> Source text
BEGIN
Abstract
Nephrotic syndrome (NS) has a well-established relationship with hypercoagulability and, while rare, is known to present with unprovoked venous thromboembolism (VTE). Here, we present a case of seemingly unprovoked deep vein thrombosis and pulmonary embolism as presenting features of NS. We explore the challenge of timing diagnostic renal biopsy with necessary therapeutic anticoagulation, particularly in patients who present with unstable or extensive VTE. We also examine relevant factors in selecting an anticoagulant and discuss emerging treatment modalities in NS. This case underscores the complexity of medical decision-making in NS presenting with VTE and highlights the importance of multi-disciplinary consideration of patient-specific risks and benefits.
Keywords: adult nephrotic syndrome, deep vein thrombosis (dvt), hypercoagulability syndromes, kidney biopsy, minimal change disease (mcd), pulmonary embolism (pe)
Introduction
Nephrotic syndrome (NS) classically presents with edema and fatigue, though patients are also at increased risk for associated infection, hypercoagulability, and hyperlipidemia. While NS is initially suspected with urine and serologic testing, renal biopsy remains the standard to confirm pathology and guide disease-specific therapy. Despite recent procedural advances and the use of ultrasonographic guidance, renal biopsy remains a high-risk procedure, with a post-procedure hemorrhage rate of 1.2% [1]. In patients presenting with venous thromboembolism (VTE), the need for anticoagulation may preclude renal biopsy, thereby delaying diagnosis and treatment. We present a case of NS-associated VTE that highlights the challenges of timing a renal biopsy, selection of anticoagulation, and the importance of a multidisciplinary framework in evaluation and treatment.
Case presentation
A 48-year-old man with a past medical history notable for alcohol use disorder and a 25-pack-year smoking history initially presented to the emergency department with three weeks of slowly progressive bilateral lower extremity edema and acute-onset left leg pain. He had no other known illnesses prior to the onset of symptoms, and he was not taking any medications prior to presentation. The patient’s leg swelling initially improved with the application of compression stockings until the day prior to presentation, at which time he noted sharp left leg pain associated with rapid progression of left lower extremity edema. Vitals on initial presentation included a temperature of 36.3 Celsius, a heart rate of 105, a blood pressure of 144/93, a respiratory rate of 18, and an oxygen saturation of 98% on room air. On exam, the left lower extremity was greater in circumference and more edematous compared to the right with edema extension to the knee. A Doppler ultrasound demonstrated deep vein thrombosis of the left popliteal and proximal femoral veins (Figure 1). Initial laboratory studies, including complete blood count, basic metabolic panel, hepatic transaminases, and brain natriuretic peptide, were interpreted as unrevealing. Notably, albumin was found to be 1.8 g/dL. The patient lacked historical features concerning provoked VTE and was discharged from the emergency department with therapeutic apixaban to treat deep vein thrombosis superimposed on presumed venous stasis.
END
> Apply what you read
1) Answer these questions from the case report:
(a) What post-procedure hemorrhage rate does it give for renal biopsy?
(b) What was the patient's albumin level?
(c) In which veins did the Doppler ultrasound show deep vein thrombosis?
2) Can you quote the case report word for word for the stretch from "Introduction" through "evaluation and treatment."?

> Extracted entries
BEGIN
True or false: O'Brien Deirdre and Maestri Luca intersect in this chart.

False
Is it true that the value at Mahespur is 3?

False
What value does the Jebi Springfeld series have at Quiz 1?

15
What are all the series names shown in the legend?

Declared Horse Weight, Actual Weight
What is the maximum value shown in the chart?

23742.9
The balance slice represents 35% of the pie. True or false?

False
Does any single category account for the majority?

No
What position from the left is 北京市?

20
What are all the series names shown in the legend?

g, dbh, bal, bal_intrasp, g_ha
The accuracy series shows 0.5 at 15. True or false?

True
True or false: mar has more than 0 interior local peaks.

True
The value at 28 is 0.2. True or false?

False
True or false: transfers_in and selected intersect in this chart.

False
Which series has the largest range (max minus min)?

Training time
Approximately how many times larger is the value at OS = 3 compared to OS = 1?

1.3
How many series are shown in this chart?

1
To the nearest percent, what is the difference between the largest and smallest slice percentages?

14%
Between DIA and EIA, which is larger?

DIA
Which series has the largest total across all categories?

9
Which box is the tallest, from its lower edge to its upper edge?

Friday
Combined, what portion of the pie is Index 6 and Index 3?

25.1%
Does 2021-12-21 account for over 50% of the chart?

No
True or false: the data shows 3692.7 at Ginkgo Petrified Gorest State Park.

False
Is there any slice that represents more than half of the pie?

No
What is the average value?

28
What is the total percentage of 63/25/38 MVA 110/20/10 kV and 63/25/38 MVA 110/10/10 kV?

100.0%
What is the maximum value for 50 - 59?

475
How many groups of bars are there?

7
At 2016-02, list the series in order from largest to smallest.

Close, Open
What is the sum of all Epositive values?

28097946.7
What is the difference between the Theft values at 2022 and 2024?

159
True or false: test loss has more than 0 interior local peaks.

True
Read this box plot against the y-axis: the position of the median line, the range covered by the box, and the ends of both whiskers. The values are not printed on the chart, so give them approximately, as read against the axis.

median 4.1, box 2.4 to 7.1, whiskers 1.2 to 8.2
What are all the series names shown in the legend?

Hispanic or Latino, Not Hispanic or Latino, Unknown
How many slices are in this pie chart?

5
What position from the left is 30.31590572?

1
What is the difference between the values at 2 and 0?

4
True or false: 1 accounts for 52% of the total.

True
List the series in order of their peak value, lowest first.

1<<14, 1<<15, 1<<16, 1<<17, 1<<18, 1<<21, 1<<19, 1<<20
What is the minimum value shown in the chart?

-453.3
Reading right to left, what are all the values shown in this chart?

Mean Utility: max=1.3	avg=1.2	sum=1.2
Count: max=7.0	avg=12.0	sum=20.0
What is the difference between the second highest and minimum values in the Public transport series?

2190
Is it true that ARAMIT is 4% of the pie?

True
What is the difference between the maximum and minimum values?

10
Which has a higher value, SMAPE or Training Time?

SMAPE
END
> Answers for the tasks
1)
(a) 1.2%
(b) 1.8 g/dL
(c) The left popliteal and proximal femoral veins

2)
Introduction
Nephrotic syndrome (NS) classically presents with edema and fatigue, though patients are also at increased risk for associated infection, hypercoagulability, and hyperlipidemia. While NS is initially suspected with urine and serologic testing, renal biopsy remains the standard to confirm pathology and guide disease-specific therapy. Despite recent procedural advances and the use of ultrasonographic guidance, renal biopsy remains a high-risk procedure, with a post-procedure hemorrhage rate of 1.2% [1]. In patients presenting with venous thromboembolism (VTE), the need for anticoagulation may preclude renal biopsy, thereby delaying diagnosis and treatment. We present a case of NS-associated VTE that highlights the challenges of timing a renal biopsy, selection of anticoagulation, and the importance of a multidisciplinary framework in evaluation and treatment.